Just last week a Federal Court issued an opinion in a case having its roots in Super-storm Sandy.1 At issue in the case was whether the policyholder’s cause of action against the broker for negligent misrepresentation in the procurement of the flood policy was preempted or prohibited by the National Flood Insurance Program. 

The policyholder had a policy of flood insurance issued to her by Fidelity that covered her property. The policy was procured through an insurance broker, one of the Defendants in the case. The policy described the property as a 2–4 family property. The property sustained severe damage from Sandy. Fidelity refused to provide flood coverage for the damages sustained at the rear house located on the property. According to the policyholder, both Defendants were aware that the property consisted of two homes on a single parcel and were deemed two family structures, as evidenced on the declaration page of the insurance policy. The policyholder sought a declaration that Fidelity is obligated under the Policy to pay the claims related to the Sandy damages. The Complaint also sought damages from the broker for misrepresentation involved in the procurement of coverage for the policy.

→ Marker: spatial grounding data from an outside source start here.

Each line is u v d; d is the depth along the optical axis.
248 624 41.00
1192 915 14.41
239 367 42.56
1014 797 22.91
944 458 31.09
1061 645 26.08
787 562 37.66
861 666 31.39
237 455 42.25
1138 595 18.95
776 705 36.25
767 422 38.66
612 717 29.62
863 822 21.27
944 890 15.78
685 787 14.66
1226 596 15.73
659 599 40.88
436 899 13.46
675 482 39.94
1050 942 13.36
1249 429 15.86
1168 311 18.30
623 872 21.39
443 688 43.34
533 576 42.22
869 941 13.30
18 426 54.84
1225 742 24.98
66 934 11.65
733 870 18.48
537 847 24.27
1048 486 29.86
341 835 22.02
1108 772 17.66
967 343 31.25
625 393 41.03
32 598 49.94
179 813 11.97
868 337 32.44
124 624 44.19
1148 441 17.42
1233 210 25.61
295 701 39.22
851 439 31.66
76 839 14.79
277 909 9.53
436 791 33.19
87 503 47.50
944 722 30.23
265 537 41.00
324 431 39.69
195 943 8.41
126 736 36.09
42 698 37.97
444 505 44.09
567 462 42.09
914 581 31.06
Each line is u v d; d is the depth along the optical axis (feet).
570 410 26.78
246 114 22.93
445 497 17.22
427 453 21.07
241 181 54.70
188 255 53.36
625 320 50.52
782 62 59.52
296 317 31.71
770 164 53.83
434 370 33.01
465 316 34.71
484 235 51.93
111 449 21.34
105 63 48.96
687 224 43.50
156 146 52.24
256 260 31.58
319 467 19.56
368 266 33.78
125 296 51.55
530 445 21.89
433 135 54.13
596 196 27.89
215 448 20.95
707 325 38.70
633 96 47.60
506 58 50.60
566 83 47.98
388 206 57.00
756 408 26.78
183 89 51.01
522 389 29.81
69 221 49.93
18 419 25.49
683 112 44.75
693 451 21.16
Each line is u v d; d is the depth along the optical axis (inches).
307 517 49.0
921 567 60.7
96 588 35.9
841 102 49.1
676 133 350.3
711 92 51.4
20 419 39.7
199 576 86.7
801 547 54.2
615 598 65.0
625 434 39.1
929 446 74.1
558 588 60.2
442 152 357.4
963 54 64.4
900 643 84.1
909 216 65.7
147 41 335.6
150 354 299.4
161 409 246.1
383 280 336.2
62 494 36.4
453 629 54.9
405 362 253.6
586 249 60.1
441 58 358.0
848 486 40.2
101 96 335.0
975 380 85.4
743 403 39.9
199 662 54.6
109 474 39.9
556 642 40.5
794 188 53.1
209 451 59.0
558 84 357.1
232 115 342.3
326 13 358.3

Originally the case was filed in State Court, but was removed by the Defendants to Federal Court because the National Flood Insurance Act vests Federal District Courts with original jurisdiction over lawsuits by claimants against Write Your Own (WYO) insurance companies based on partial or total denial for claims of flood damage. The broker Defendant sought to dismiss Plaintiff’s state law negligent misrepresentation claim on the basis that it was barred (or preempted) by the National Flood Insurance Act. In particular, the broker argued that: (1) a flood insurance policy and all disputes relating to claims under such a policy are governed exclusively by flood insurance regulations issued by FEMA, the National Flood Insurance Act of 1968 and by federal common law, and (2) under the applicable federal law, standard flood insurance policyholders are presumed to know and understand the provisions of the Standard Flood Insurance Policy regardless of their actual knowledge or understanding. Thus, according to the broker, because Plaintiff is presumed to know and understand all the provisions of the policy, the claim of negligent misrepresentation in the procurement of the policy should be dismissed.

The Court noted that there is no dispute that “federal law preempts state contract law with respect to the interpretation of Policy language.” Also, the Court noted that it is not disputed that the negligent misrepresentation claim at issue sounds in tort and involves allegations of misrepresentations in the procurement of the policy, not in the adjustment of a claim under the policy.

The Court refused to dismiss Plaintiff’s case against the broker Defendant for negligent misrepresentation in the procurement of her flood insurance policy. The Court pointed out that the broker Defendant cited no binding legal authority in support of its position that the National Flood Insurance Act preempted claims dealing with procurement of Standard Flood Insurance Policies. The denial of the broker’s Motion is without prejudice for the broker to re-raise this argument in future motion practice — particularly if discovery reveals that Plaintiff’s negligent misrepresentation claim involves interpretation of policy language.

So it was good news for the policyholder that this portion of her case was not kicked out of court and, at least for the time being, is allowed to proceed against the flood carrier and the broker. It mattered to the Court in issuing its opinion that this portion of the case sought relief for a tort cause of action against the broker for procuring the policy, rather than involving policy interpretation of the standard flood policy under the National program.

1 Danho v. Fidelity Nat. Indem. Ins. Co., No. 13-4547, 2013 WL 5411195 (D. N.J. Sept. 26, 2013).